# Madrid Housing Prices Analysis

Data on flats from https://www.kaggle.com/datasets/mirbektoktogaraev/madrid-real-estate-market/data

TODO: Update sources

Location data from API (for neighborhoods and streets): https://here.com (geocoding)

## Initialization (aquiring data)

In [None]:
import pandas as pd
import geopandas as gpd
import json
import folium
import numpy as np

In [None]:
# Load data
df_houses = pd.read_csv('houses_Madrid.csv')

df_houses.info()

In [None]:
df_houses.groupby('neighborhood_id')

In [None]:
# Load locations that we got from an API
neighborhood_locations = {}

with open("saved_locations.json", "r") as f:
    neighborhood_locations = json.load(f)
    
street_locations = {}
with open("street_locations_UT.json", 'r') as f:
    street_locations = json.load(f)

## Data analysis and visualization

In [None]:
import matplotlib.pyplot as plt

In [None]:
# Price VS number of rooms
nroom_group = df_houses.groupby('n_rooms')

nroom_group['buy_price'].mean().plot(legend=True)

In [None]:
# Price VS Area
group_areas = df_houses.groupby('sq_mt_built')

plt.plot(group_areas['buy_price'].mean())

In [None]:
def clean_neighborhood_code(neighborhood_id):
    fmt_str = neighborhood_id.replace('Neighborhood ', '')
    neighborhood_id = fmt_str.split(' ')[0][:-1]
    return neighborhood_id

In [None]:
# Number of rows VS neighborhood ids
neighborhood_group = df_houses.groupby('neighborhood_id')

neighborhood_codes = set()

for neighborhood_id in neighborhood_group.groups:
    neighborhood_codes.add(int(clean_neighborhood_code(neighborhood_id)))

for i in range(0, 136):
    if i not in neighborhood_codes:
        print(f"{i} code is not present")

nhg_sizes = neighborhood_group.size()
nhg_sizes.plot(kind='bar')

### Visualizing street data

In [None]:
# Initialize map
m = folium.Map(location=[40.37654, -3.60837], zoom_start=9.5)

In [None]:
import colorsys

In [None]:
def plot_dot(map: folium.Map, lat: float, lng: float, **kwargs):
    rad = kwargs.get('radius')
    weight = kwargs.get('weight')
    color = kwargs.get('color')
    popup_text = kwargs.get('popup')
    
    folium.CircleMarker(location=[lat, lng],
                        radius=rad if rad is not None else 1,
                        weight=weight if weight is not None else 3,
                        color=color if color is not None else "#3388FF").add_to(map)\
                            .add_child(folium.Popup(popup_text))

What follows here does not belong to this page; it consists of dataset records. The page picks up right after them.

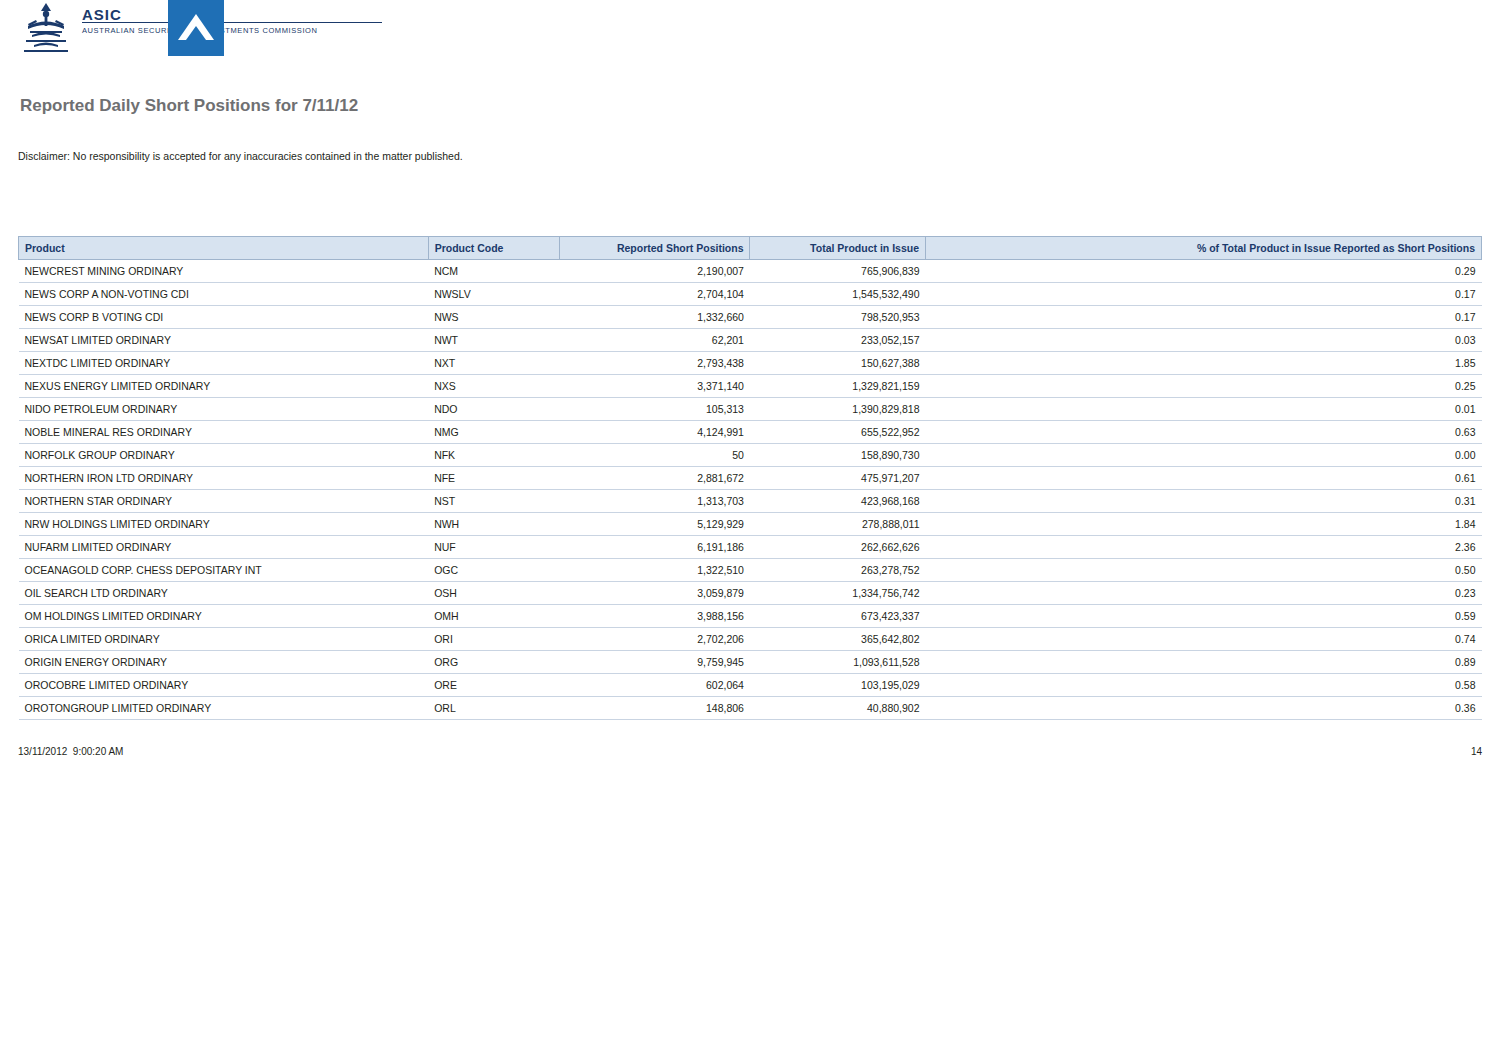ASIC
Australian Securities & Investments Commission
Reported Daily Short Positions for 7/11/12
Disclaimer: No responsibility is accepted for any inaccuracies contained in the matter published.
| Product | Product Code | Reported Short Positions | Total Product in Issue | % of Total Product in Issue Reported as Short Positions |
| --- | --- | --- | --- | --- |
| NEWCREST MINING ORDINARY | NCM | 2,190,007 | 765,906,839 | 0.29 |
| NEWS CORP A NON-VOTING CDI | NWSLV | 2,704,104 | 1,545,532,490 | 0.17 |
| NEWS CORP B VOTING CDI | NWS | 1,332,660 | 798,520,953 | 0.17 |
| NEWSAT LIMITED ORDINARY | NWT | 62,201 | 233,052,157 | 0.03 |
| NEXTDC LIMITED ORDINARY | NXT | 2,793,438 | 150,627,388 | 1.85 |
| NEXUS ENERGY LIMITED ORDINARY | NXS | 3,371,140 | 1,329,821,159 | 0.25 |
| NIDO PETROLEUM ORDINARY | NDO | 105,313 | 1,390,829,818 | 0.01 |
| NOBLE MINERAL RES ORDINARY | NMG | 4,124,991 | 655,522,952 | 0.63 |
| NORFOLK GROUP ORDINARY | NFK | 50 | 158,890,730 | 0.00 |
| NORTHERN IRON LTD ORDINARY | NFE | 2,881,672 | 475,971,207 | 0.61 |
| NORTHERN STAR ORDINARY | NST | 1,313,703 | 423,968,168 | 0.31 |
| NRW HOLDINGS LIMITED ORDINARY | NWH | 5,129,929 | 278,888,011 | 1.84 |
| NUFARM LIMITED ORDINARY | NUF | 6,191,186 | 262,662,626 | 2.36 |
| OCEANAGOLD CORP. CHESS DEPOSITARY INT | OGC | 1,322,510 | 263,278,752 | 0.50 |
| OIL SEARCH LTD ORDINARY | OSH | 3,059,879 | 1,334,756,742 | 0.23 |
| OM HOLDINGS LIMITED ORDINARY | OMH | 3,988,156 | 673,423,337 | 0.59 |
| ORICA LIMITED ORDINARY | ORI | 2,702,206 | 365,642,802 | 0.74 |
| ORIGIN ENERGY ORDINARY | ORG | 9,759,945 | 1,093,611,528 | 0.89 |
| OROCOBRE LIMITED ORDINARY | ORE | 602,064 | 103,195,029 | 0.58 |
| OROTONGROUP LIMITED ORDINARY | ORL | 148,806 | 40,880,902 | 0.36 |
13/11/2012 9:00:20 AM
14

def rgb_to_hexstr(r: int, g: int, b: int) -> str:
    r = (r if r >= 0 else 0) if r <= 255 else 255
    g = (g if g >= 0 else 0) if g <= 255 else 255
    b = (b if b >= 0 else 0) if b <= 255 else 255
    return f'#{r:02x}{g:02x}{b:02x}'

def mapf(n: float, min1: float, max1: float, min2: float, max2: float) -> float:
    return ((n - min1) / (max1 - min1)) * (max2 - min2) + min2

In [None]:
df_houses_clean = df_houses.loc[df_houses['buy_price'].notna() & \
    df_houses['sq_mt_built'].notna() & \
    df_houses['buy_price_by_area'].notna() & \
    (df_houses['sq_mt_built'] > 50.0) & \
    (df_houses['sq_mt_built'] < 90.0)]
# we cut everything lower than 50sqmt and above 90sqmt

In [None]:
min_price = df_houses_clean['buy_price'].min()
max_price = df_houses_clean['buy_price'].max()

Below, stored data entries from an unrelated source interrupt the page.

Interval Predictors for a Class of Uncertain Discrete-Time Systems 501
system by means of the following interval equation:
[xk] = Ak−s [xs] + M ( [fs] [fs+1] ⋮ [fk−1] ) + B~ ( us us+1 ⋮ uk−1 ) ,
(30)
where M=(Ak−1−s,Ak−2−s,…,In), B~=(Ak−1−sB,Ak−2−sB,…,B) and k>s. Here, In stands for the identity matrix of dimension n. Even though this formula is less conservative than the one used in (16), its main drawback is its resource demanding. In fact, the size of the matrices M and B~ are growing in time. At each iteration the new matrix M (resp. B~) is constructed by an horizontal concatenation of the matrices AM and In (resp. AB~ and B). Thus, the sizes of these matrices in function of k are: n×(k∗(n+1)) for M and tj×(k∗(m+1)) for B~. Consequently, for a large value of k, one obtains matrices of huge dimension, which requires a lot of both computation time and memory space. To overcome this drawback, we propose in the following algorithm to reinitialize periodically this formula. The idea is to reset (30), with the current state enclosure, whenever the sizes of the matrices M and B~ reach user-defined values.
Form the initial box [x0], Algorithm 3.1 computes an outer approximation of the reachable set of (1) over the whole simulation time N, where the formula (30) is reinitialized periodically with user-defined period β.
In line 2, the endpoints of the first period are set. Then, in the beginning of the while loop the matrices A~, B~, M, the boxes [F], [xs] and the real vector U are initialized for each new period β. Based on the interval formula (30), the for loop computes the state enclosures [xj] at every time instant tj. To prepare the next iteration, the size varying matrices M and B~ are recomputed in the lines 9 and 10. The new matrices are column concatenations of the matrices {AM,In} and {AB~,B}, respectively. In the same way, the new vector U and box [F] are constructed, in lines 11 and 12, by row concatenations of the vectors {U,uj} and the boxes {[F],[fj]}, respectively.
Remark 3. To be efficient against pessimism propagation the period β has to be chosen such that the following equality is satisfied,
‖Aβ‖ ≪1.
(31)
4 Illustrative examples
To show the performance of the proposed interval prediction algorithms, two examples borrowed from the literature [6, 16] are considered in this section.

min_price_by_area = df_houses_clean['buy_price_by_area'].min()
max_price_by_area = df_houses_clean['buy_price_by_area'].max()

In [None]:
# TODO: Process data and add to map
for street in street_locations.values():
    try:
        data = df_houses_clean.iloc[street['idx']]
    except IndexError:
        continue # skip if index isn't in dataframe
    #data = df_houses.iloc[street['idx']
    mapped_price = mapf(data['buy_price_by_area'], min_price_by_area, max_price_by_area, 0.0, 1.0) ** 0.5
    color = [int(c * 255) for c in colorsys.hsv_to_rgb(0.3, 0.5 + mapped_price * 0.5, 1.0 - mapped_price)]
    plot_dot(m, street['loc']['lat'], street['loc']['lng'], 
             radius=2, weight=4, color=rgb_to_hexstr(color[0], color[1], color[2]),
             popup=f'Price per SqMt: {data['buy_price_by_area']}')

In [None]:
gdf_districts = gpd.GeoDataFrame.from_file("discrict_info/Barrios.shp")

In [None]:
ENABLE_DISTRICTS = False

if ENABLE_DISTRICTS:
    choropleth = folium.Choropleth(
        geo_data = gdf_districts,
        data = None,
        columns = ['COD_BAR', 'prices'],
        key_on = 'features.properties.COD_BAR',
        fill_opacity = 0.7,
        fill_color = 'Greens',
        name = 'Prices',
        line_opacity = 1.0,
        line_weight = 2.0,
        legend_name = "Neighborhood average prices",
        smooth_factor = 0.0
    ).add_to(m)

In [None]:
m

## Second dataset

In [None]:
df_abnb_listings = pd.read_csv("AirbnbListingsNew.csv")

df_abnb_listings.info()

In [None]:
gdf_neighborhoods: gpd.GeoDataFrame = gpd.GeoDataFrame.from_file('neighbourhoods.geojson')

In [None]:
df_abnb_price_clean = df_abnb_listings.loc[(df_abnb_listings['price'].notna()) & (df_abnb_listings['price'] < 500.0) & (df_abnb_listings['price'] > 15.0)]

In [None]:
import re

def extract_bedrooms_from_title(title: str) -> int | None:
    rgx = re.compile(r"(\d+)\sbedroom")
    rgx_studio = re.compile(r"[Ss]tudio")
    
    rgx_match = rgx.search(title)
    
    if rgx_match is None:
        if rgx_studio.search(title) is None:
            return None
        return 1
    
    rgx_num = rgx_match.group(1)

    return int(rgx_num)

In [None]:
bedroom_counts = []
prices_per_bedroom = []
for idx, listing in df_abnb_price_clean.iterrows():
    bedroom_count = extract_bedrooms_from_title(listing['name'])
    if bedroom_count is None:
        bedroom_counts.append(np.nan)
        prices_per_bedroom.append(np.nan)
        continue
    bedroom_counts.append(float(bedroom_count))
    prices_per_bedroom.append(listing['price'] / bedroom_count)

In [None]:
df_abnb_price_clean = df_abnb_price_clean.assign(bedroom_count=bedroom_counts,
                                                 price_per_bedroom=prices_per_bedroom)
df_abnb_price_clean = df_abnb_price_clean.loc[
    df_abnb_price_clean['bedroom_count'].notna() & \
    df_abnb_price_clean['price_per_bedroom'].notna()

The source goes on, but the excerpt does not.